Sunday 17 April 2011

That NATO Meeting.

On Thursday (14/4/11) and Friday (15/4/11) of last week NATO foreign ministers held a meeting in which the operation against Libya was discussed at great length. However the meeting was not called specifically to discuss Libya. It was actually meant to be a routine meeting to discuss eastern Europe - NATO's traditional area of operations. So I think it's worth looking at what the meeting would have discussed if Libya hadn't forced everything else off the agenda.

The most pressing topic would have been the situation in Belarus. Here the President, Alexander Lukashenko is still refusing to acknowledge let alone investigate claims that he stole last December's election. There has been no let up in the state security crackdown on opposition supporters with more and more of the over 700 arrested being found guilty in questionable trials and being given long prison sentences. What is more worrying though is the reaction to last weeks bombing of a railway station in Minsk.
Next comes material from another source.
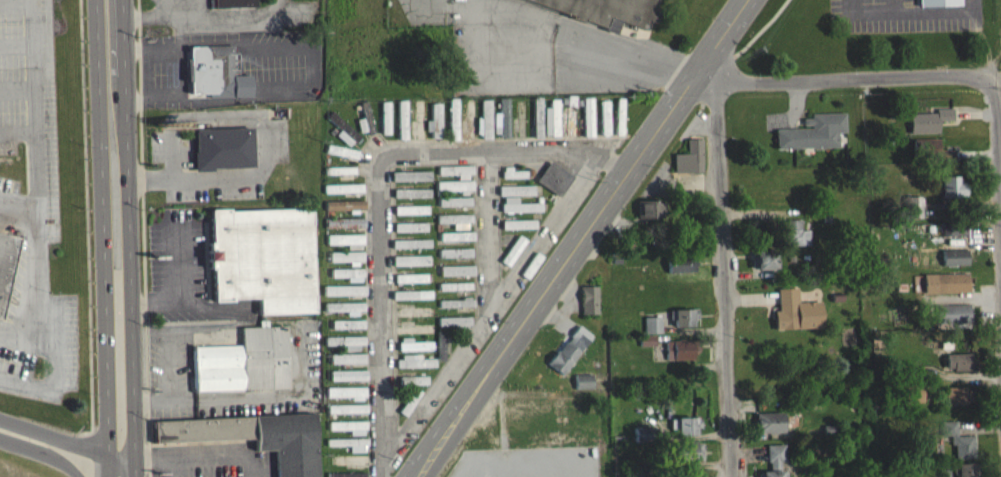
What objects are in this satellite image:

Although five men have confessed to the attack those confessions are believed to have been obtained under torture and are widely considered to be false leaving the finger of suspicion still pointing at Lukashenko and his supporters. This fits into a pattern of behaviour that saw similar bombings in 2005 and 2008.

The NATO foreign ministers should also have discussed the situation in Bosnia & Herzegovina. Having come into being with the support of a NATO bombing campaign during the break up of the former Yugoslavia Bosnia & Herzegovina is currently in the grip of a deep political crisis. The predominately Serb Repubika Srpska region wants to see the entire country break apart so it can be free to join Serbia proper. The Bosniak-Croat Federation which makes up the other part of the country and is home to a mix of Bosniaks, Bosniak-Muslims and Croats is not doing any better. In October 2010 the mainly Bosniak Social Democrats won a disputed election but have been unable to form a government because the Croat parties refuse to recognise the election result. With no end to the stalemate in sight Bosnia & Herzegovina have been suspended by the European Football Association (UEFA) and seasoned Balkans watchers are warning that the international community may have to intervene again in the country to avoid it breaking apart and a possible repeat of the ethnic violence of the 1990's.

Tensions in the area are not being helped by the fact that on Friday (15/4/11) the International Criminal Court (ICC) convicted two senior Croat generals, Ante Gotovina and Mladen Markac of war crimes and crimes against humanity committed during the Yugoslav civil war. The convictions relate to a NATO sanctioned operation to drive Serb forces out of Krajina. Although Operation Storm as it was known was carried out with NATO air support it saw Croat forces under the command of Gotovina and Markac kill at least 150 civilians as they purposefully shelled residential areas in order to ethnically cleanse over 200,000 Serb civilians from the region.

In Serbia itself opposition political parties are trying to bring down the government in order to force an early election. Tension is expected to rise further when 9 top commanders of the Kosovo Liberation Army (KLA) go on trial for war crimes and crimes against humanity committed during and after the 1999 Kosovo war. The charge is that while NATO was bombing Serbia to protect the Kosovars the KLA were routinely killing both military and civilian Serb prisoners. Then after NATO helped Kosovo break away from Serbia the KLA decided to start making money by kidnapping and murdering civilians of all ethnicity's in order to harvest their organs and sell them on the black market in incidents that gave rise to the infamous Israeli blood libel. So I guess the guys NATO were backing in that fight weren't exactly the good guys either.